Monday, December 03, 2012

Change Your Attitude - When Disability is Hard to See

There was a kid at school today who was having a tantrum.  They had him blockaded between a couple of the secure entrances so he couldn't get to anyone or anything to cause destruction or harm.  Before they had him blockaded, he threw a chair across the hall.

It's always sad to me, to see this happen to one of the students at my school.  When I was walking by, I heard the teaching assistant say to the kid, "You've got to calm down."

And the kid hollered back "I can't just calm down!"

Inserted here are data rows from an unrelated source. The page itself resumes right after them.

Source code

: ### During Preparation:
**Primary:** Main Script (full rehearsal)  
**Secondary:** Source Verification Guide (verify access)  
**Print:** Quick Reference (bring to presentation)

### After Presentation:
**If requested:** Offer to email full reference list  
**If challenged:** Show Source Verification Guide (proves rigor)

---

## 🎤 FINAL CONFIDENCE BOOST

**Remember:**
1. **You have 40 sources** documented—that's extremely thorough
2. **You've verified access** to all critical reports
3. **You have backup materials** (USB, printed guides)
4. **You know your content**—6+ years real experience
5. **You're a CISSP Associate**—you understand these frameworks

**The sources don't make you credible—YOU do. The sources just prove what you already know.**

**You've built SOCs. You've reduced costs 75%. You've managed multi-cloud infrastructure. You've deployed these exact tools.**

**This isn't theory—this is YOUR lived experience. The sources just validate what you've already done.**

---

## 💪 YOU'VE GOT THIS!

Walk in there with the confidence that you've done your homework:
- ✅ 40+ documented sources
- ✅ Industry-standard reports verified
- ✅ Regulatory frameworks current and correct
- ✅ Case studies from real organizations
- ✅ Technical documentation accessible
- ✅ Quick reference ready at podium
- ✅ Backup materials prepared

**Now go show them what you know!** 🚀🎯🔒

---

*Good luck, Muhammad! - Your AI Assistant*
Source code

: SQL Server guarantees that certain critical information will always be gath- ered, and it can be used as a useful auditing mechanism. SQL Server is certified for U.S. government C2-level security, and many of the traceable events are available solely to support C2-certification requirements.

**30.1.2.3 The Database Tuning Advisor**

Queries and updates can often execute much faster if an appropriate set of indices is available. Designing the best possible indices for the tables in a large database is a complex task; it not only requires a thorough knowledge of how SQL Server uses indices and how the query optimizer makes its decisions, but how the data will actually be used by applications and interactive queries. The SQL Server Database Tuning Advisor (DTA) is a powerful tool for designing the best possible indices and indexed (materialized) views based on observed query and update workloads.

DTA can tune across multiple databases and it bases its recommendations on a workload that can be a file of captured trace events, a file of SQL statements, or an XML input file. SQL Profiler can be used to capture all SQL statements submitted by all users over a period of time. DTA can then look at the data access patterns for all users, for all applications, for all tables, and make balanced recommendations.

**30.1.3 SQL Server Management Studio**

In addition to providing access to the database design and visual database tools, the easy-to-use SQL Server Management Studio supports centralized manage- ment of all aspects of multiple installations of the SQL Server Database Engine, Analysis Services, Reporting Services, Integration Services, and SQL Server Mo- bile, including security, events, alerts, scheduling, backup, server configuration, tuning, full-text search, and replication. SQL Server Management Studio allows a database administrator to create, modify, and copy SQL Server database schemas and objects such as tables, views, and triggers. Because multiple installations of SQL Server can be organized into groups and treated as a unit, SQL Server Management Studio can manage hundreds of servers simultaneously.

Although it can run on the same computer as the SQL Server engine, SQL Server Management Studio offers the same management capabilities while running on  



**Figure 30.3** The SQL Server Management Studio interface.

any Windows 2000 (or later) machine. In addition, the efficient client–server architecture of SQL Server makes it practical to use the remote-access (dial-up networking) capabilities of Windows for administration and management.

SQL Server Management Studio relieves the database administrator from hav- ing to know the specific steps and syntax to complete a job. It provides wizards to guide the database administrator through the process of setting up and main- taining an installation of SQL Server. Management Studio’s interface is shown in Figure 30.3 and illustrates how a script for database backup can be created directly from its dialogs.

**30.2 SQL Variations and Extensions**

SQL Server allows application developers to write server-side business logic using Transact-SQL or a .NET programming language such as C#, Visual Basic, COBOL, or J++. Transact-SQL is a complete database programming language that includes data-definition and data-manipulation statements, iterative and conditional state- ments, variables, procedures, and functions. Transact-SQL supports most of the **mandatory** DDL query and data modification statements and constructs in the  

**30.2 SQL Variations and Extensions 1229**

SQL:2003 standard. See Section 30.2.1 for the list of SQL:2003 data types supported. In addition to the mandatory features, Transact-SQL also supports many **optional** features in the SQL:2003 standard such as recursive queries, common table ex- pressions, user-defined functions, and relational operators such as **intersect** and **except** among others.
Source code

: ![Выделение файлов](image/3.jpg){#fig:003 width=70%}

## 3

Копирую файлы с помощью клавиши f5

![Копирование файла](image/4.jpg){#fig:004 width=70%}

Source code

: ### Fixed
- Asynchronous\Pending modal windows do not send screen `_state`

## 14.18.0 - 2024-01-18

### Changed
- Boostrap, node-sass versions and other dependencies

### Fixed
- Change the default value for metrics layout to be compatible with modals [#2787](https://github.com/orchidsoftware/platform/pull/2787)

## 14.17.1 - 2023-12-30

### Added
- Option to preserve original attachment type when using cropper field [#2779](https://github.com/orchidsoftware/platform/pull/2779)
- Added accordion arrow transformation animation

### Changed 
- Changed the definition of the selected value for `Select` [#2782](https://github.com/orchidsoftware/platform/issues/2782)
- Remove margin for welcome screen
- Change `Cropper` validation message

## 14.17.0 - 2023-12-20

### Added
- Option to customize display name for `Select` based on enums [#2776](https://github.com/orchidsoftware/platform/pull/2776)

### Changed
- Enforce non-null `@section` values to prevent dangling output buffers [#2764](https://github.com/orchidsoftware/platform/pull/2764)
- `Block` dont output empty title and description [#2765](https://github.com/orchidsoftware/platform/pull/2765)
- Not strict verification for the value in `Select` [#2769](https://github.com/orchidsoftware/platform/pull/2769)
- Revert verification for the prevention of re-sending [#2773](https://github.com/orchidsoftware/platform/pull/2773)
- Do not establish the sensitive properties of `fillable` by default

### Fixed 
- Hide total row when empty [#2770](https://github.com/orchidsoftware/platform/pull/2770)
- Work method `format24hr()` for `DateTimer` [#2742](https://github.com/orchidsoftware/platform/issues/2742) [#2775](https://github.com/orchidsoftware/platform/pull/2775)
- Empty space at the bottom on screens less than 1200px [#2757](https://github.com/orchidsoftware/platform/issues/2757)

A few years back I'd have thought he was just being a "bad kid."  Now I have children with behavioral problems, and I see things very differently.  I understand that very possibly, he's right.  Maybe he absolutely can't calm himself down.  Maybe he's not just being difficult.  Maybe he doesn't have the ability to settle himself down once he gets worked up.

I remember when I was a kid, getting mad about things that didn't go my way (because when you are a kid, you still believe it's all about you) and I can remember my dad saying "Change your attitude!"  And I remember thinking that was about the most ridiculous thing I'd ever heard, because no human could control their attitude, could they?  It just was what it was.  Wasn't it?  It wasn't like a faucet I could turn on and off.  I couldn't control it at all - actually just the opposite.  It felt like my feelings and my attitude controlled me.  And all that could calm it down was a little quality time, alone in my bedroom.

Growing up helped me get a handle on it - maturity taught me that I could control my feelings, at least to an extent.

This kid - he looks like an ordinary teenager.   He talks like he's fairly mature and intelligent.  But maybe his emotional maturity is stunted - stuck.  Maybe he feels like I did, as a kid.  Maybe he really can't control his attitude.

I've seen him fly off the handle before, and it surprised me.  At first (and second and third) glance, he seems pretty normal.  I guess those are the ones that have the most trouble, though.  The ones who seem like they might not need any help.  The ones who have to work (or their parents have to work) to prove they have some problems.  I really feel for those kids and their parents.  That's one thing we have never had to do - convince someone that our boys have a disability.  Theirs is readily apparent from the moment you encounter them.  I worry about these kids whose needs are more difficult to see.  They are the ones who will really struggle, and might fall through the cracks of the system.